Larson was signed out of high school in 2012 after being drafted by the Twins in the 20th round. Like virtually all high school players that are drafted, he had to choose between starting his professional career immediately or going to college first and trying to improve his future draft status. It really wasn’t a difficult decision for Larson, however.
“I signed with a junior college, but ever since I was a little kid, I always wanted to be a professional baseball player and the Twins gave me the opportunity,” Larson recalled. “I didn’t want to pass on it. I could have gone to college and got hurt and could have never gotten another chance to play professional baseball.”
Larson said he did discuss options with his family, but, in the end, “it was always my childhood dream to play pro ball, so I did it.”
Had Larson gone to a four year college instead, he’d have been a draftable junior in this year’s draft. That’s not something he gives any thought to, however.
“I don’t play any ‘what if’ games. I just did what I wanted to do. I just followed my dream and I haven’t looked back since.”
Is he happy with how that dream has turned out, so far?
“Yeah, absolutely. It’s awesome.”
Larson played 41 games with the Kernels a year ago, but missed much of the season with a hamstring injury.
The result of missing so much time with an injury was being assigned, again, to Cedar Rapids this spring as he works to resume his rise up the Twins’ organizational ladder.
“My goal was just to have good quality at-bats, not to give any at-bats away,” Larson said, of his plans for 2015. “Just get on base however I can. I never really set any number goals or any of that. I wanted to get to the playoffs the first half and we did.”
Larson got off to a slow start in April, hitting just .211 for the month, but he and Kernels hitting coach Tommy Watkins have been working together and that work is starting to show results.
“I’m working with Tommy just on staying through the ball, working down to the ball instead of lifting the ball,” Larson explained. “I’ve been getting under it and lifting it. I’ve just been working with Tommy every day in the cage and starting to improve.”

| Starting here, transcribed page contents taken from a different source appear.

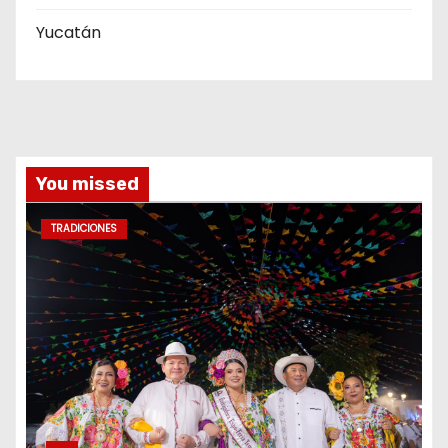
Yucatán
You missed
TRADICIONES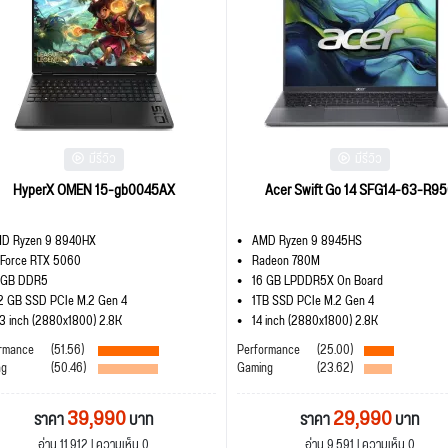
มีรีวิว
มีรีวิว
HyperX OMEN 15-gb0045AX
Acer Swift Go 14 SFG14-63-R9
D Ryzen 9 8940HX
AMD Ryzen 9 8945HS
Force RTX 5060
Radeon 780M
 GB DDR5
16 GB LPDDR5X On Board
2 GB SSD PCIe M.2 Gen 4
1TB SSD PCIe M.2 Gen 4
.3 inch (2880x1800) 2.8K
14 inch (2880x1800) 2.8K
rmance
(51.56)
Performance
(25.00)
ng
(50.46)
Gaming
(23.62)
39,990
29,990
ราคา
บาท
ราคา
บาท
อ่าน 11,912 | ความเห็น 0
อ่าน 9,591 | ความเห็น 0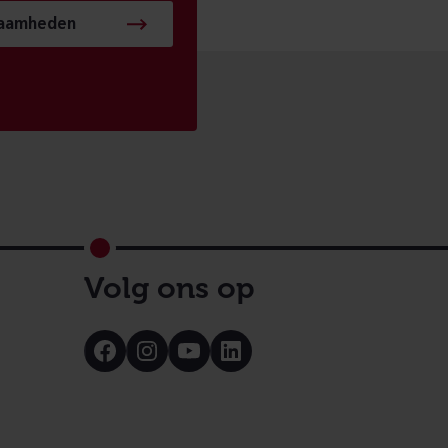
zaamheden
Volg ons op
Bezoek
Bezoek
Bezoek
Bezoek
onze
onze
onze
onze
Facebook
Instagram
Youtube
LinkedIn
pagina
pagina
pagina
pagina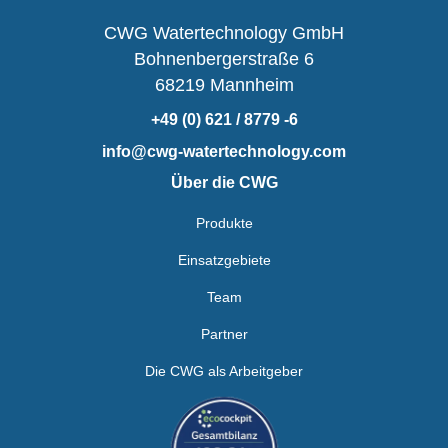
CWG Watertechnology GmbH
Bohnenbergerstraße 6
68219 Mannheim
+49 (0) 621 / 8779 -6
info@cwg-watertechnology.com
Über die CWG
Produkte
Einsatzgebiete
Team
Partner
Die CWG als Arbeitgeber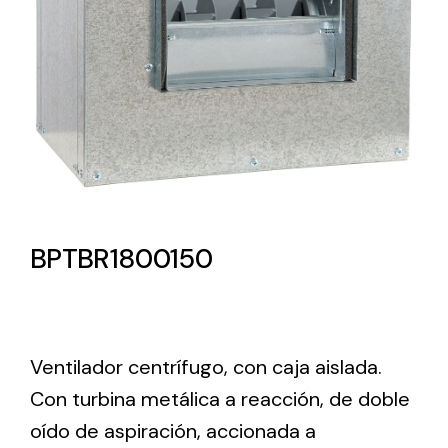
Lighting and Electrical
Equipment
Complete solutions in lighting and electrical
material for each project and need
BPTBR1800150
Ventilación
Amplia gama de ventiladores y equipos de
Ventilador centrífugo, con caja aislada.
ventilación industriales
Con turbina metálica a reacción, de doble
oído de aspiración, accionada a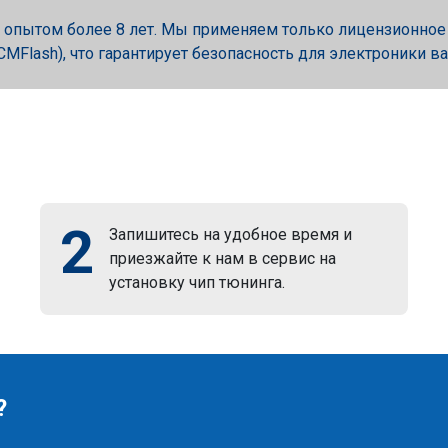
опытом более 8 лет. Мы применяем только лицензионное об
, PCMFlash), что гарантирует безопасность для электроники в
2
Запишитесь на удобное время и
приезжайте к нам в сервис на
установку чип тюнинга.
?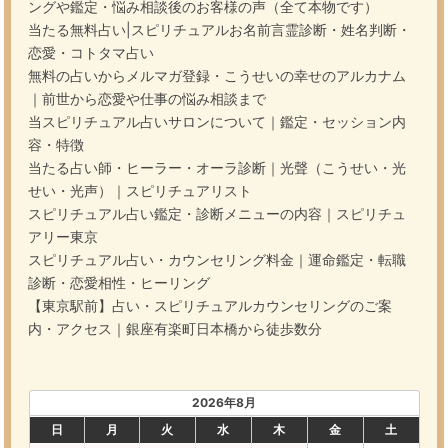
ングや鑑定・悩み相談後のお客様の声（全て本物です）
当たる無料占い|スピリチュアルお名前言霊診断・姓名判断・
恋愛・コトタマ占い
無料の占いからメルマガ登録・こうせいの幸せのアルカナム
｜前世から恋愛や仕事の悩み相談まで
当スピリチュアル占いサロンについて｜鑑定・セッション内
容・特徴
当たる占い師・ヒーラー・オーラ診断｜光聲（こうせい・光
せい・光声）｜スピリチュアリスト
スピリチュアル占い鑑定・診断メニューの内容｜スピリチュ
アリー東京
スピリチュアル占い・カウンセリング料金｜運命鑑定・転職
診断・恋愛相性・ヒーリング
【東京駅前】占い・スピリチュアルカウンセリングのご案
内・アクセス｜銀座有楽町日本橋から徒歩数分
2026年8月
日
月
火
水
木
金
土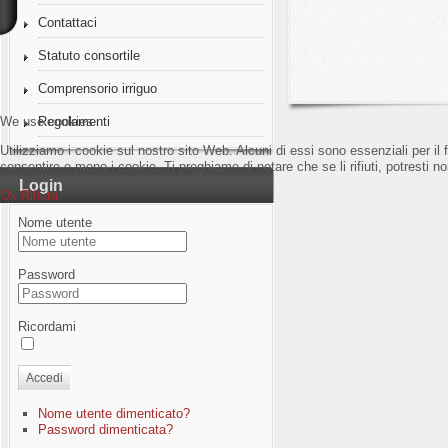
Contattaci
Statuto consortile
Comprensorio irriguo
We use cookies
Regolamenti
Utilizziamo i cookie sul nostro sito Web. Alcuni di essi sono essenziali per il 
consentire o meno i cookie. Ti preghiamo di notare che se li rifiuti, potresti non
Login
Ok
Rifiuta
Nome utente
Password
Ricordami
Accedi
Nome utente dimenticato?
Password dimenticata?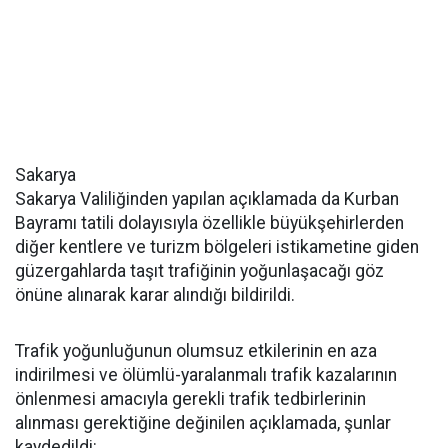
Sakarya
Sakarya Valiliğinden yapılan açıklamada da Kurban
Bayramı tatili dolayısıyla özellikle büyükşehirlerden
diğer kentlere ve turizm bölgeleri istikametine giden
güzergahlarda taşıt trafiğinin yoğunlaşacağı göz
önüne alınarak karar alındığı bildirildi.
Trafik yoğunluğunun olumsuz etkilerinin en aza
indirilmesi ve ölümlü-yaralanmalı trafik kazalarının
önlenmesi amacıyla gerekli trafik tedbirlerinin
alınması gerektiğine değinilen açıklamada, şunlar
kaydedildi: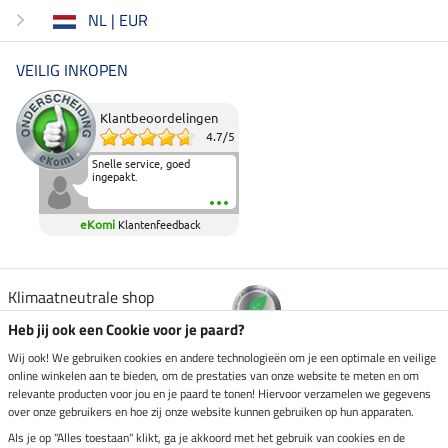
NL | EUR
VEILIG INKOPEN
Klantbeoordelingen
4.7
/
5
Snelle service, goed
ingepakt.
eKomi
Klantenfeedback
Klimaatneutrale shop
Heb jij ook een Cookie voor je paard?
Verzending per
Wij ook! We gebruiken cookies en andere technologieën om je een optimale en veilige
online winkelen aan te bieden, om de prestaties van onze website te meten en om
relevante producten voor jou en je paard te tonen! Hiervoor verzamelen we gegevens
over onze gebruikers en hoe zij onze website kunnen gebruiken op hun apparaten.
Veilig betalen met
Als je op "Alles toestaan" klikt, ga je akkoord met het gebruik van cookies en de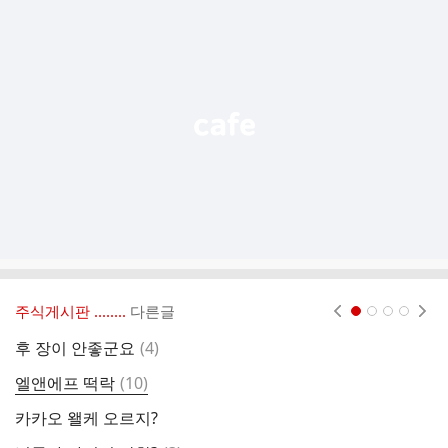
추
가
기
능
열
기
주식게시판 ‥‥‥..
다른글
현재페이지 1
2
3
4
댓
후 장이 안좋군요
(
4
)
하
글
댓
엘앤에프 떡락
(
10
)
글
카카오 왤케 오르지?
와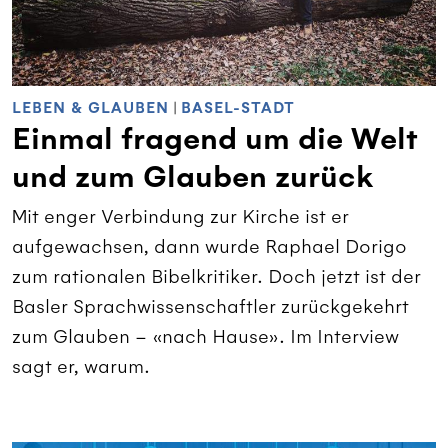
LEBEN & GLAUBEN
|
BASEL-STADT
Einmal fragend um die Welt
und zum Glauben zurück
Mit enger Verbindung zur Kirche ist er
aufgewachsen, dann wurde Raphael Dorigo
zum rationalen Bibelkritiker. Doch jetzt ist der
Basler Sprachwissenschaftler zurückgekehrt
zum Glauben – «nach Hause». Im Interview
sagt er, warum.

Larson has been particularly effective at driving in runs for the Kernels, hitting .347 with runners in scoring position and leading his team with 39 Runs Batted In headed in to the July 4 weekend.
Watkins said he likes what he’s seeing from his pupil.
“He’s got a pretty good swing,” Watkins observed. “We’re just working with him on using the whole field, trying to drive some balls to the gap. Right now, just trying to get him to stay on top of the ball and use the middle to the opposite way. To pull the ball, let that happen on its own.
“He’s a student of the game and he’s a guy that I look to lead our club, being here last year. He’s more of a quiet guy and he’ll lead more by example than anything, but I look for him to be a leader on this team. Great guy with runners in scoring position. He hunts out those RBIs and that’s a good thing.”
Larson and his teammates put together a 41-29 record in the first half of their Midwest League season, good enough to lock up a playoff spot by finishing second in the Western Division, but they know they have more work to do.
“We had a pretty good first half, but we think we can do better,” Larson said. “We had a meeting with Jake (manager Jake Mauer) and he said that if we had averaged four runs per game, we could have won 50 games in the first half. So, we were like, ‘what the heck, we can score four runs.’
“We don’t want to take the second half lightly, we want to show the teams that we’re playing some ball and we’re ready for the playoffs, that we can push it all the way into the playoffs and make a run.”